• Material shown:
○ ○ ○

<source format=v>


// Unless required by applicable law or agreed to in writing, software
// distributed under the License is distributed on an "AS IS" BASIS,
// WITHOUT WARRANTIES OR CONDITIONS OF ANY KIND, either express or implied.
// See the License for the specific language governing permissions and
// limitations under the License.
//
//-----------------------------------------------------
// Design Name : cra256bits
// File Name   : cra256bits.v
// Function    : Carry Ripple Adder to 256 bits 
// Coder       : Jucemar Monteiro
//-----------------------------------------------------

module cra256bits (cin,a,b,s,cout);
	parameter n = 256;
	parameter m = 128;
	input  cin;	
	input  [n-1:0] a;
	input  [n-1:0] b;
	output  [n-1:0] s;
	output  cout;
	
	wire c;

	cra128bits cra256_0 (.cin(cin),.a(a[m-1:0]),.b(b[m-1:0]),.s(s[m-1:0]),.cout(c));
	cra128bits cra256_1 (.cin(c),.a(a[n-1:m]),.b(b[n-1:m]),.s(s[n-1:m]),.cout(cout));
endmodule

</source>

○ ○ ○

• Task prompt: Type out every record above once more, exactly.

• Result for this exercise:
<source format=v>


// Unless required by applicable law or agreed to in writing, software
// distributed under the License is distributed on an "AS IS" BASIS,
// WITHOUT WARRANTIES OR CONDITIONS OF ANY KIND, either express or implied.
// See the License for the specific language governing permissions and
// limitations under the License.
//
//-----------------------------------------------------
// Design Name : cra256bits
// File Name   : cra256bits.v
// Function    : Carry Ripple Adder to 256 bits 
// Coder       : Jucemar Monteiro
//-----------------------------------------------------

module cra256bits (cin,a,b,s,cout);
	parameter n = 256;
	parameter m = 128;
	input  cin;	
	input  [n-1:0] a;
	input  [n-1:0] b;
	output  [n-1:0] s;
	output  cout;
	
	wire c;

	cra128bits cra256_0 (.cin(cin),.a(a[m-1:0]),.b(b[m-1:0]),.s(s[m-1:0]),.cout(c));
	cra128bits cra256_1 (.cin(c),.a(a[n-1:m]),.b(b[n-1:m]),.s(s[n-1:m]),.cout(cout));
endmodule

</source>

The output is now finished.